**PROBLEM**
What needs reproducing is the run of lines in the data below starting at the line with "wear comfortable clothing" and ending at the line with "Home Occupa", both ends included. Copy it exactly, without pictures, and add nothing.

(Source data)
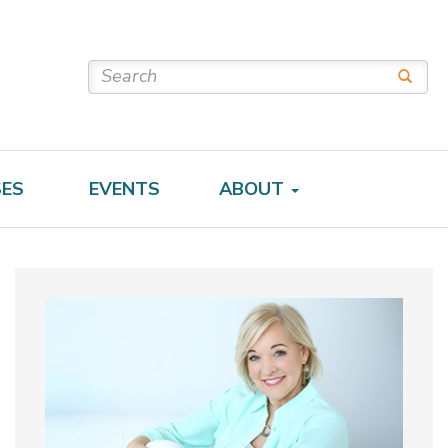
SES
EVENTS
ABOUT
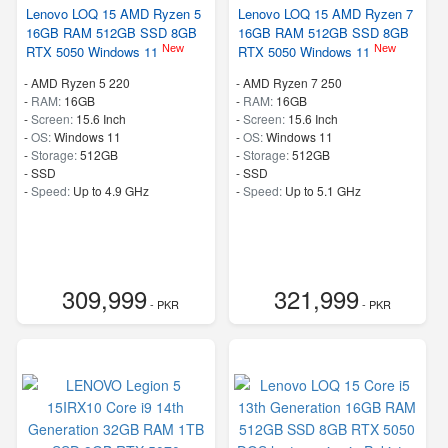
Lenovo LOQ 15 AMD Ryzen 5
Lenovo LOQ 15 AMD Ryzen 7
16GB RAM 512GB SSD 8GB
16GB RAM 512GB SSD 8GB
New
New
RTX 5050 Windows 11
RTX 5050 Windows 11
-
AMD Ryzen 5 220
-
AMD Ryzen 7 250
-
RAM:
16GB
-
RAM:
16GB
-
Screen:
15.6 Inch
-
Screen:
15.6 Inch
-
OS:
Windows 11
-
OS:
Windows 11
-
Storage:
512GB
-
Storage:
512GB
-
SSD
-
SSD
-
Speed:
Up to 4.9 GHz
-
Speed:
Up to 5.1 GHz
309,999
321,999
- PKR
- PKR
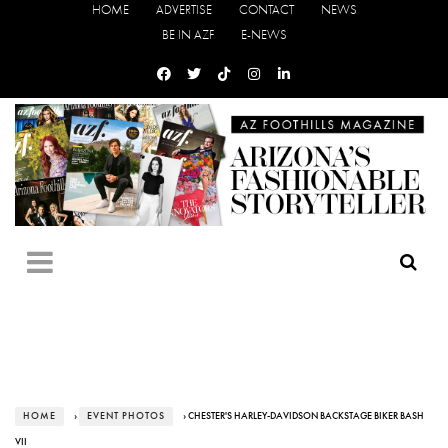
HOME
ADVERTISE
CONTACT
NEWS
BE IN AZF
E-NEWS
HOME
›
EVENT PHOTOS
› CHESTER'S HARLEY-DAVIDSON BACKSTAGE BIKER BASH
VII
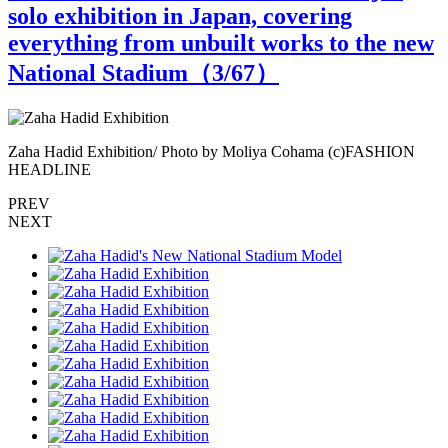
solo exhibition in Japan, covering
everything from unbuilt works to the new
National Stadium（
3
/67）
Zaha Hadid Exhibition/ Photo by Moliya Cohama (c)FASHION
Z
HEADLINE
PREV
NEXT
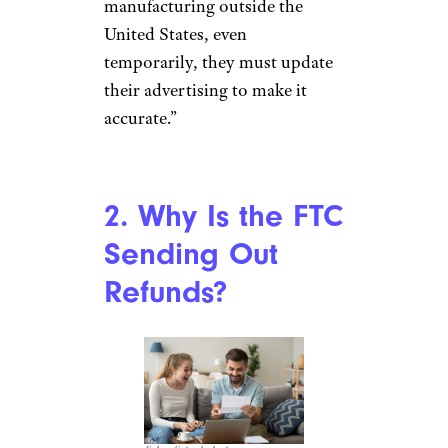
manufacturing outside the
United States, even
temporarily, they must update
their advertising to make it
accurate.”
2. Why Is the FTC
Sending Out
Refunds?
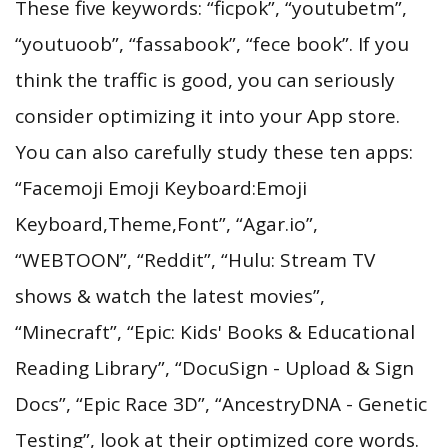
These five keywords: “ficpok”, “youtubetm”,
“youtuoob”, “fassabook”, “fece book”. If you
think the traffic is good, you can seriously
consider optimizing it into your App store.
You can also carefully study these ten apps:
“Facemoji Emoji Keyboard:Emoji
Keyboard,Theme,Font”, “Agar.io”,
“WEBTOON”, “Reddit”, “Hulu: Stream TV
shows & watch the latest movies”,
“Minecraft”, “Epic: Kids' Books & Educational
Reading Library”, “DocuSign - Upload & Sign
Docs”, “Epic Race 3D”, “AncestryDNA - Genetic
Testing”, look at their optimized core words.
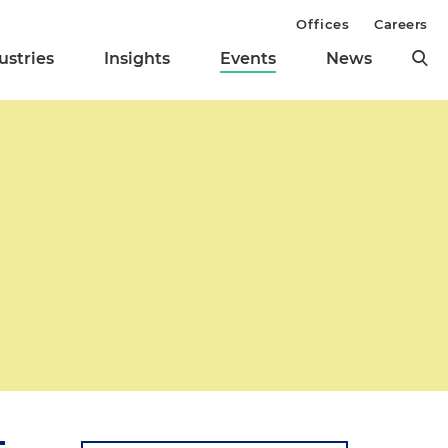
Offices
Careers
ustries
Insights
Events
News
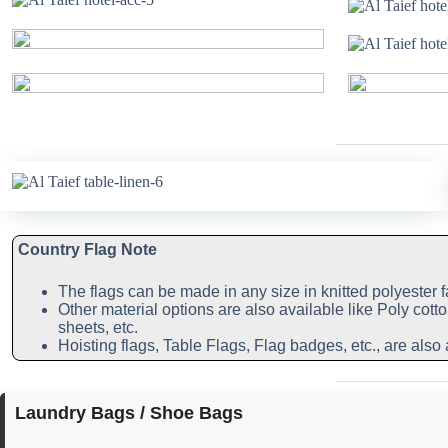
Country Flag Note
The flags can be made in any size in knitted polyester f
Other material options are also available like Poly cotto
sheets, etc.
Hoisting flags, Table Flags, Flag badges, etc., are also 
Laundry Bags / Shoe Bags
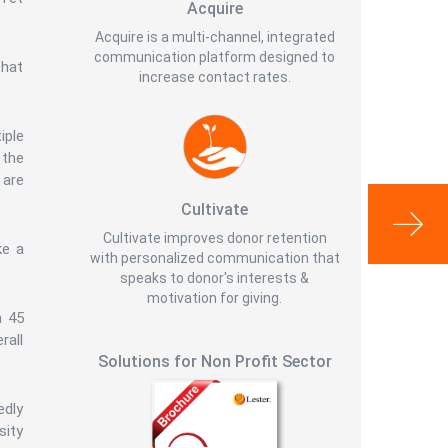
Acquire
Acquire is a multi-channel, integrated
communication platform designed to
that
increase contact rates.
iple
 the
 are
Cultivate
Cultivate improves donor retention
ke a
with personalized communication that
speaks to donor's interests &
motivation for giving.
a 45
rall
Solutions for Non Profit Sector
edly
sity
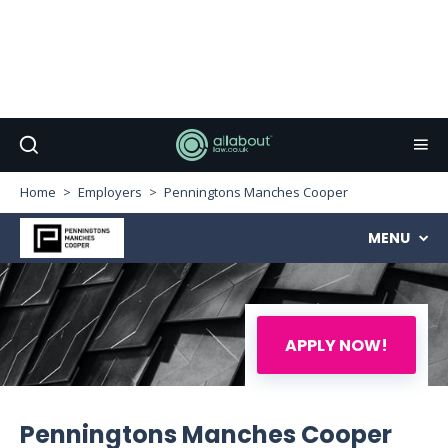
Home
Employers
Penningtons Manches Cooper
MENU
APPLY NOW!
Penningtons Manches Cooper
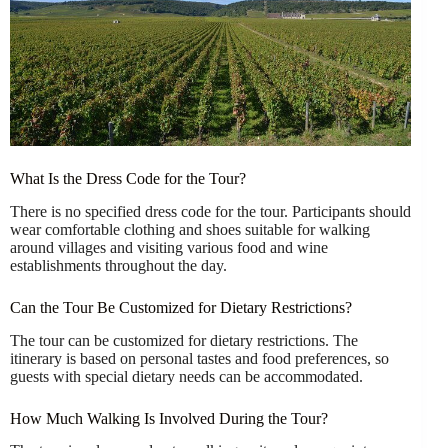
What Is the Dress Code for the Tour?
There is no specified dress code for the tour. Participants should
wear comfortable clothing and shoes suitable for walking
around villages and visiting various food and wine
establishments throughout the day.
Can the Tour Be Customized for Dietary Restrictions?
The tour can be customized for dietary restrictions. The
itinerary is based on personal tastes and food preferences, so
guests with special dietary needs can be accommodated.
How Much Walking Is Involved During the Tour?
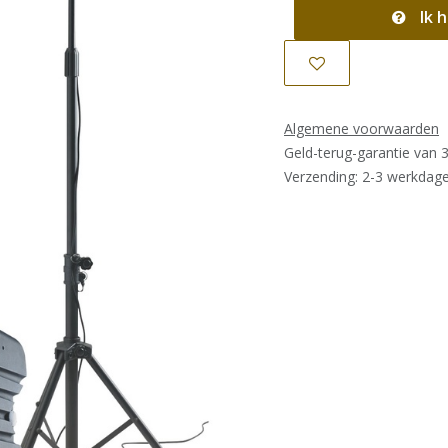
Ik h
Algemene voorwaarden
Geld-terug-garantie van 
Verzending: 2-3 werkdag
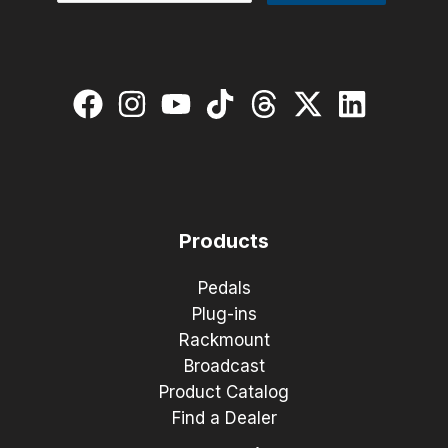
Products
Pedals
Plug-ins
Rackmount
Broadcast
Product Catalog
Find a Dealer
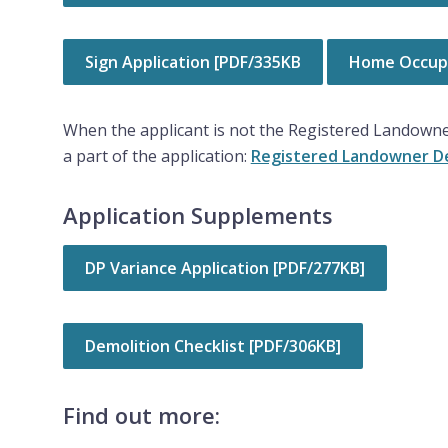
Sign Application [PDF/335KB
Home Occupa
When the applicant is not the Registered Landowne
a part of the application:
Registered Landowner De
Application Supplements
DP Variance Application [PDF/277KB]
Demolition Checklist [PDF/306KB]
Find out more:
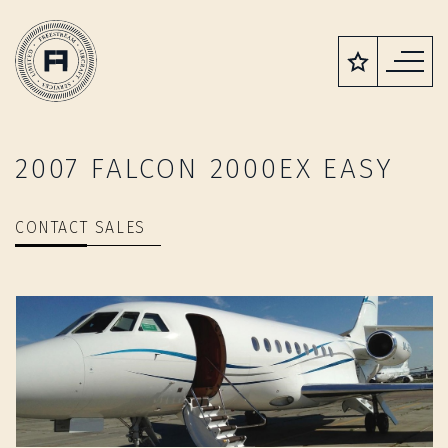
2007 FALCON 2000EX EASY
CONTACT SALES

**EXPECTED ANSWER**
wear comfortable clothing and shoes suitable for walking
around villages and visiting various food and wine
establishments throughout the day.
Can the Tour Be Customized for Dietary Restrictions?
The tour can be customized for dietary restrictions. The
itinerary is based on personal tastes and food preferences, so
guests with special dietary needs can be accommodated.
How Much Walking Is Involved During the Tour?
Ik h
Algemene voorwaarden
Geld-terug-garantie van 
Verzending: 2-3 werkdag
Products
Pedals
Plug-ins
Rackmount
Broadcast
Product Catalog
Find a Dealer
Sign Application [PDF/335KB
Home Occupa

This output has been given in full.